Annual report pursuant to Section 13 and 15(d)

Loans held for investment

v3.22.1
Loans held for investment
12 Months Ended
Dec. 31, 2021
Loans Held For Investment  
Loans held for investment

Note 8 — Loans held for investment

 

As of December 31, 2021 and 2020, loans held-for-investment consisted of the following:

 

    December 31,     December 31,  
    2021     2020  
Short-term loans held-for-investment:                
Loans held-for-investment – PZAJ Holdings, LLC (i)   $ 3,950,000     $ -  
Total short-term loans held for investment   $ 3,950,000     $ -  
                 
Long-term loans held-for-investment:                
Loans held-for-investment – Carlin Haynes, LLC (ii)   $ 250,000     $ -  
Total long-term loans held-for-investment   $ 250,000     $ -  

 

(i) PZAJ Holdings, LLC (“PZAJ”) is an entertainment content development company engaged in the acquisition, financing, development, production, and distribution of films and television projects. As of December 31, 2021, the Company has loaned $3,950,000 to PZAJ pursuant to multiple promissory notes (collectively, the :PZAJ Notes”) to co-develop certain film and television projects including but not limited to Preach, Camp Hideout, Camp Radio and Thrillusionist. The co-developed projects are intended to be licensed or sold to various media companies or streamed on LOMO TV.
   
  The interest rate on the note is 2% per annum. The loans are due in 2022. The purpose of the loan is to engage in the acquisition, development and production of consumer facing content and related activities. The loans are nonrecourse loans and will be repaid with earned revenues for each project.
   
(ii) On August 5, 2021, the Company loaned $250,000 to Carlin Haynes, LLC. The interest rate on the note is 6% per annum. The maturity date of the loan is August 5, 2023. The purpose of the loan is to engage in the creation and distribution of digital media content.
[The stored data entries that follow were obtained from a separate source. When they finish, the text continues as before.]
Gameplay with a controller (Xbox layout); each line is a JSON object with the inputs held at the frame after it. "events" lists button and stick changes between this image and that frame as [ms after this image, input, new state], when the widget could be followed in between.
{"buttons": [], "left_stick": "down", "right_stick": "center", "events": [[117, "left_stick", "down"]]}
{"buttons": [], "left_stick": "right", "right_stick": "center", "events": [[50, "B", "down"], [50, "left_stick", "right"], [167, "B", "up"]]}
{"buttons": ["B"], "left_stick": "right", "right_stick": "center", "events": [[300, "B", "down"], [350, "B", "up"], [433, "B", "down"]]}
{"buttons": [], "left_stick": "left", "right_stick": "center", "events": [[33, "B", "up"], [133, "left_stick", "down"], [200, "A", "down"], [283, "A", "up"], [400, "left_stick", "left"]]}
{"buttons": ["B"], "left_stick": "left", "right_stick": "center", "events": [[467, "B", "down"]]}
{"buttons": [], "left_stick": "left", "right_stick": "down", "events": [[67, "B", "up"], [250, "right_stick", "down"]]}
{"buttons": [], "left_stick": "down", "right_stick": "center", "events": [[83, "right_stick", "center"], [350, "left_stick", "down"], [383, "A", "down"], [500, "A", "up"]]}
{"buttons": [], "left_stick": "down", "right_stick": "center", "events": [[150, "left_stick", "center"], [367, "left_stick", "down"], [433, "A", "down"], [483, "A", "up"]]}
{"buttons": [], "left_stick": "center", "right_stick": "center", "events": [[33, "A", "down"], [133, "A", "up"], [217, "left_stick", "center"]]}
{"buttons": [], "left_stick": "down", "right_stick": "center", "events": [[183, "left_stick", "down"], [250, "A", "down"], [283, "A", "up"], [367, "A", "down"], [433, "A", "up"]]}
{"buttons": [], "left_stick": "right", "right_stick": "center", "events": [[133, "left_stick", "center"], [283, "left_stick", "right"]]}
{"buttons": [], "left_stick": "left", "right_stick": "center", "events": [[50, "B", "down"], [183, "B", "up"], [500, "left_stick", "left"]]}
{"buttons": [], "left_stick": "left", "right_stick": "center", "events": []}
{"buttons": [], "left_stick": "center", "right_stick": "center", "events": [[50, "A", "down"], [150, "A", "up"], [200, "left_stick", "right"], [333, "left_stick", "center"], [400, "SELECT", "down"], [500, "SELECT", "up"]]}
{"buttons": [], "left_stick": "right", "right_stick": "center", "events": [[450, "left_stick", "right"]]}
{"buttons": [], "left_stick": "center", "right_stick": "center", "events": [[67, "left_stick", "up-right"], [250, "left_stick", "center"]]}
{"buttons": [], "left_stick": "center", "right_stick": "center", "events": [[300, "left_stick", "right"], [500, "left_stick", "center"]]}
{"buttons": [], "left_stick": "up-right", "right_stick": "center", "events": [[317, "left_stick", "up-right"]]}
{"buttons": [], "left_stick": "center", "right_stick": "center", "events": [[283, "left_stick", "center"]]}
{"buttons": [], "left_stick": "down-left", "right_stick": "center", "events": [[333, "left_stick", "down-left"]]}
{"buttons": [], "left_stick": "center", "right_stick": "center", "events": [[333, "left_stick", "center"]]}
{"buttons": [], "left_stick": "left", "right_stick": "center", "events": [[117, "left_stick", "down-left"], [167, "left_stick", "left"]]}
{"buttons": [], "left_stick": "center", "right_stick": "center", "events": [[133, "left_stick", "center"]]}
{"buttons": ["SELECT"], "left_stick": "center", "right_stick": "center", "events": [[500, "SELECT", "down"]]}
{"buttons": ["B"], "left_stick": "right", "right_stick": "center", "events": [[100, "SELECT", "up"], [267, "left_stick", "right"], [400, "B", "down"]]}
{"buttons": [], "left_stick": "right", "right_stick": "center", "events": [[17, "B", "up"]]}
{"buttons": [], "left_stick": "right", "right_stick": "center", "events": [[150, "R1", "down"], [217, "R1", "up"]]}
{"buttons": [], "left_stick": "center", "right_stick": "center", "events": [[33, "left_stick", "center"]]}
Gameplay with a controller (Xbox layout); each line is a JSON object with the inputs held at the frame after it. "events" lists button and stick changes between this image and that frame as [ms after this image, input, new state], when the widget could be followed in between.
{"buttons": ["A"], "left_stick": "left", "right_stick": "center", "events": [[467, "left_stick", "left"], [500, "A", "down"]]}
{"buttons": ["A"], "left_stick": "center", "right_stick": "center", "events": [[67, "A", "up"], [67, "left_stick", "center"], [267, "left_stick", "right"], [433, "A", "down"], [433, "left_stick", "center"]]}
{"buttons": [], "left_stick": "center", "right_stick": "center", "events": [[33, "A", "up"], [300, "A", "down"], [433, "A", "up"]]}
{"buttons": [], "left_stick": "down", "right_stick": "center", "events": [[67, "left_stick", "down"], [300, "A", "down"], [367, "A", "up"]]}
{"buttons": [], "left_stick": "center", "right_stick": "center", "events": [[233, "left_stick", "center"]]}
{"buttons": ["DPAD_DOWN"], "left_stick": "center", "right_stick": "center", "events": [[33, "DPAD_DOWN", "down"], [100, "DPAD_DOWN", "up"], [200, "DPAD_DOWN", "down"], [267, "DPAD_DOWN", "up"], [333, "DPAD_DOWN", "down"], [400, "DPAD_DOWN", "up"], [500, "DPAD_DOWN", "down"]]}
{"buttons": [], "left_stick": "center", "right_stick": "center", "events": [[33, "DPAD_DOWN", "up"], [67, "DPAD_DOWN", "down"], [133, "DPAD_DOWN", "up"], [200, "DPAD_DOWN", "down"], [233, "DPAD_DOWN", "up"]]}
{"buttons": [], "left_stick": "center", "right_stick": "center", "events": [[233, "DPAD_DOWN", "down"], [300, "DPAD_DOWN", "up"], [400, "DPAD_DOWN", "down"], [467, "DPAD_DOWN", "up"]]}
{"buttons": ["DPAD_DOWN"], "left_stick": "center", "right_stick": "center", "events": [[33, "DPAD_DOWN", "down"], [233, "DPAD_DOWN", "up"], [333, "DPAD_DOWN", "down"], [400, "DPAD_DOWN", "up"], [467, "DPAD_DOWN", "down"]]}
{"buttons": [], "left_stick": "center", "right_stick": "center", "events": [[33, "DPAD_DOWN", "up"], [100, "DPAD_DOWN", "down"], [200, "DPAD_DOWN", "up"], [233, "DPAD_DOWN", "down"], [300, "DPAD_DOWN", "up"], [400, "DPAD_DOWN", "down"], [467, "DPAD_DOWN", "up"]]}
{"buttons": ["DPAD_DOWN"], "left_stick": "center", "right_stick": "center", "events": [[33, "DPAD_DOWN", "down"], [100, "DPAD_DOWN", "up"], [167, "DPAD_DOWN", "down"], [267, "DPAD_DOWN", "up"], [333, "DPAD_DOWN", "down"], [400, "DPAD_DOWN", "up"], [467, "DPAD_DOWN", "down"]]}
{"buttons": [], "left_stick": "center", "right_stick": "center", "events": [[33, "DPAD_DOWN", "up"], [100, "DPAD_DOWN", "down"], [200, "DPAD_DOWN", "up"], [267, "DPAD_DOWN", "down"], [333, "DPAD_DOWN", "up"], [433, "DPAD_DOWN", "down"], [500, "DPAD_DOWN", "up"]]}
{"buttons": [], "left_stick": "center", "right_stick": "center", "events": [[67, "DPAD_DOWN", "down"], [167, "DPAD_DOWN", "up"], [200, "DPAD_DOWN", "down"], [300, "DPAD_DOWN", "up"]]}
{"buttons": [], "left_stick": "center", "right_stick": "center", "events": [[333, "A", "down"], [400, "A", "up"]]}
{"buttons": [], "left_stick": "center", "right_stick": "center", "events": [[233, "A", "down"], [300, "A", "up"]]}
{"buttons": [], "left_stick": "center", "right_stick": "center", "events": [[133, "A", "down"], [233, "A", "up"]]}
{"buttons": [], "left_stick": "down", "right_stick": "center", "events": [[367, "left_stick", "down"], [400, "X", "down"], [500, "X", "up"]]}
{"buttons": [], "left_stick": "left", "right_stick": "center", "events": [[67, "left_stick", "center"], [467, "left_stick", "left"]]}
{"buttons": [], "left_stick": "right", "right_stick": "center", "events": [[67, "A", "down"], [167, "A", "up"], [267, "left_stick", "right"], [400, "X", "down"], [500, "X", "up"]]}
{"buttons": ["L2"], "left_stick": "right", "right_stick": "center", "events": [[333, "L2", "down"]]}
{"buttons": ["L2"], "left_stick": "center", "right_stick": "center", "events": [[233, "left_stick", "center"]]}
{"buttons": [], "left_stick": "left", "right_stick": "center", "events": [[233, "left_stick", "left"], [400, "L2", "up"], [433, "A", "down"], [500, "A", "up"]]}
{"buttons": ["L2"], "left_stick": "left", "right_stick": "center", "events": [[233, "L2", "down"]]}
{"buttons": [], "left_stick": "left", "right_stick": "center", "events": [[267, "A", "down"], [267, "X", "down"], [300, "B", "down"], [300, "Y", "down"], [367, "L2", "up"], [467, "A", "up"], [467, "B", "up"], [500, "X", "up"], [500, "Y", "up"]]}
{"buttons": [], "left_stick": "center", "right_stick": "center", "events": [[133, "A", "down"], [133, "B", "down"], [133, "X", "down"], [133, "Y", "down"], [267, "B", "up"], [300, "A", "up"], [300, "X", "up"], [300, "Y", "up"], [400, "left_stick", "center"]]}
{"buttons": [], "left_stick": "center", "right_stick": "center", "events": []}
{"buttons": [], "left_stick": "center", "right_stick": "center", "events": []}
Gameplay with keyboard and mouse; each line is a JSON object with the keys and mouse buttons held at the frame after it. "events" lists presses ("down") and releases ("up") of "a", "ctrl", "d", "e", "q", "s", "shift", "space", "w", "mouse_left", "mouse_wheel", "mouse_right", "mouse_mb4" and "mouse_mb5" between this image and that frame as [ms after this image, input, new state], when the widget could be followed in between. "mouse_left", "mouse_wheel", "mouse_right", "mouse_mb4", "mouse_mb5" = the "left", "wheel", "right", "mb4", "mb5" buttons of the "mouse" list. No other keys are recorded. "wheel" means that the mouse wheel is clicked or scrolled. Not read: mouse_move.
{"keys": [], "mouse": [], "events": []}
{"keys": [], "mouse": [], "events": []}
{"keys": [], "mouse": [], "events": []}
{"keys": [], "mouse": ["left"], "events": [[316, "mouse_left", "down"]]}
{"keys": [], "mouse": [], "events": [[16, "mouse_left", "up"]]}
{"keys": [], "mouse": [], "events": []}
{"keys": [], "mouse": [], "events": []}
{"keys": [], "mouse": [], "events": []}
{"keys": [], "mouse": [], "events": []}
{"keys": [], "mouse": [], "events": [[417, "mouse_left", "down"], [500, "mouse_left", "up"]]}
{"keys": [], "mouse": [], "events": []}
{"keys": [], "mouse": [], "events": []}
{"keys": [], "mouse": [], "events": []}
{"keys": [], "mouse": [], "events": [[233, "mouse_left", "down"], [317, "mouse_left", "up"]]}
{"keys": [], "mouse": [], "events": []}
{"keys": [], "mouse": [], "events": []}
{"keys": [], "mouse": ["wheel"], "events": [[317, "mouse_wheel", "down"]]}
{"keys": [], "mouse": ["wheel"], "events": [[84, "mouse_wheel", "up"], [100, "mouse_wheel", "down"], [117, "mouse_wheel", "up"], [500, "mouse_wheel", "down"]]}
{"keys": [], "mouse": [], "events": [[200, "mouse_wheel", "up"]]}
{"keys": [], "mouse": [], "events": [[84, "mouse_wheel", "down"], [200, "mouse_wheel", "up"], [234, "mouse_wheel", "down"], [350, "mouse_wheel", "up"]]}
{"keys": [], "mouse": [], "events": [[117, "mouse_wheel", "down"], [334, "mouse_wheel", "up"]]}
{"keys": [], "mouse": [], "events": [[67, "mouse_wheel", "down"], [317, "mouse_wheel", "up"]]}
In the event that Carlin Haynes, LLC issues and sells units of preferred equity securities to one or more investors in a arms’ length transaction or series of related transactions with the principal purpose of raising capital that results in aggregate gross proceeds to Carlin Haynes, LLC of at least $1,000,000, excluding the amount represented by the conversion of any simple agreement for future equity or outstanding indebtedness, including the Notes, in accordance with their respective terms and the Note has not been paid in full, then the outstanding principal balance of the Note and all accrued and unpaid interest thereon shall automatically convert in whole without any further action by the Company into the number of limited liability company membership units/interests of the equal to the outstanding principal balance of this Note and all accrued and unpaid interest due on the Note on the date of conversion, divided by 80% of the price per unit paid by the Investors to purchase the New Securities in the Qualified Financing.

 

As of December 31, 2021 and 2020, loans held-for-investment – related parties consisted of the following:

 

    December 31,     December 31,  
    2021     2020  
Long-term loans held-for-investment – related parties:                
Loans held-for-investment, related party – Zash Global Media and Entertainment Corporation (iii)     15,000,000       -  
Loans held-for-investment, related party – Magnifi U (iv)     1,500,000       -  
Loans held-for-investment, related party – Wattum Management (v)     4,000,000       -  
Total long-term term loans held-for-investment – related parties   $ 20,500,000     $ -  

 

(iii)

ZASH Global Media and Entertainment Corporation is a media and entertainment company involved in development consumer facing content.

 

During 2021, the Company loaned $15,000,000 to ZASH under multiple financings. The interest rate on the note is 6% per annum. The loans are due in 2023. The purpose of the loan is to engage in the acquisition, development and production of consumer facing content and related activities.

 

In the event that ZASH issues and sells units of preferred equity securities to one or more investors in a arms’ length transaction or series of related transactions with the principal purpose of raising capital that results in aggregate gross proceeds to ZASH of at least $1,000,000, excluding the amount represented by the conversion of any simple agreement for future equity or outstanding indebtedness, including the Notes, in accordance with their respective terms and the Note has not been paid in full, then the outstanding principal balance of the Note and all accrued and unpaid interest thereon shall automatically convert in whole without any further action by the Company into the number of limited liability company membership units/interests of the equal to the outstanding principal balance of this Note and all accrued and unpaid interest due on the Note on the date of conversion, divided by 80% of the price per unit paid by the Investors to purchase the New Securities in the Qualified Financing.

   
(iv) On October 12, 2021, the Company loaned $1,500,000 to Magnifi U. The interest rate on the note is 3% per annum. The maturity date of the loan is October 12, 2023. The purpose of the loan is to engage in the creation and distribution of digital media content.
   
(v) On October 14, 2021, the Company loaned $4,000,000 to Wattum Management, Inc. The interest rate on the note is 5% per annum. The maturity date of the loan is October 12, 2026. The purpose of the loan is to engage in the sale of crypto mining equipment.